Looks cool right? But how about error handling? It would look like this:

let data, result, outcome, fin

try {
  data = await doSomeFetch()
} catch (e) {
  handleError(e)
}

try {
  result = await doAnotherFetch(data)
} catch (e) {
  handleError(e)
}

try {
  outcome = await doAnoterFetch(data, result)
} catch (e) {
  handleError(e)
}

try {
  fin = await probablyLastFetch(data, result, outcome)
} catch (e) {
  handleError(e)
}

You can also use a single try catch for all of the promises if you don't care about catching the individual errors of each promises.

This looks better:

try {
  const data = await doSomeFetch()
  const result = await doAnotherFetch(data)
  const outcome = await doAnoterFetch(data, result)
  const fin = await probablyLastFetch(data, result, outcome)
} catch (e) {
  handleError(e)
}

But it you want able to catch and identify which block threw an error and handle each case differently, we append a catch block to each async method, kind of similar to the promises way:

const data = await doSomeFetch().catch(handleError)
const result = await doAnotherFetch(data).catch(handleError)
const outcome = await doAnoterFetch(data, result).catch(handleError)
const fin = await probablyLastFetch(data, result, outcome).catch(handleError)

A Clean Approach

Building up on our previous examples, let's create a better error handler:

export async function fancyFetch(fetcher, ...args) {
  try {
    const data = await fetcher(...args)
    return [data, null]
  } catch (error) {
    log(error)
    return [null, error]
  }
}

If we have data, we return an array with data as the first parameter and error as null, if we get and error, we return data as null and the error object.
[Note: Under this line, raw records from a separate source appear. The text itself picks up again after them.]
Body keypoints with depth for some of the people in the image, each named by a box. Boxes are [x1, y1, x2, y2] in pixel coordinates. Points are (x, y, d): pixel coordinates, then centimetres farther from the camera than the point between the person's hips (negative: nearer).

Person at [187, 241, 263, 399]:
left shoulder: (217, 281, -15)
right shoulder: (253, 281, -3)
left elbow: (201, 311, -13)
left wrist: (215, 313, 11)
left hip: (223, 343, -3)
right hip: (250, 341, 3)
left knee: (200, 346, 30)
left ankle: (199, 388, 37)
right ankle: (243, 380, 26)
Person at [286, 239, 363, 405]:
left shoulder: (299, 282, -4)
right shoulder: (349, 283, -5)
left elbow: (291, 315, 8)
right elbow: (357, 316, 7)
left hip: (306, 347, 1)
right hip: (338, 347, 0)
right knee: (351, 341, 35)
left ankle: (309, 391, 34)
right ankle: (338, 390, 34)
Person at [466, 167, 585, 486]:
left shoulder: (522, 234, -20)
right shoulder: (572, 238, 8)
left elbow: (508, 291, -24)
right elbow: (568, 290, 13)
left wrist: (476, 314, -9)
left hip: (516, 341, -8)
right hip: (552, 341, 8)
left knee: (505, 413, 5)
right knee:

Now to re-write up the async/await example using an array destructring syntax:

const [data, dataError] = await fancyFetch(doSomeFetch);
if(dataError) { // got the error context, do something! }

const [result, resultError] = await fancyFetch(doAnotherFetch, data);
if(resultError) { // got the error context, do something! }

const [outcome, outcomeError] = await fancyFetch(doAnotherFetch, data, result);
if(outcomeError) { // got the error context, do something! }

const [fin, finError] = await fancyFetch(probablyLastFetch, data, result, outcome);
if(finError) { // got the error context, do something! }

Conclusion

  • If you don't care about handling errors for individual async calls, go with a single try/catch.
  • If you care about handling errors for individual async calls, but do not care about the things inside the context of the catch block, use await doSomeFetch().catch(handleError);
  • If the answer for both of the above points were 'No', then the fancyFetch() approach should work for you.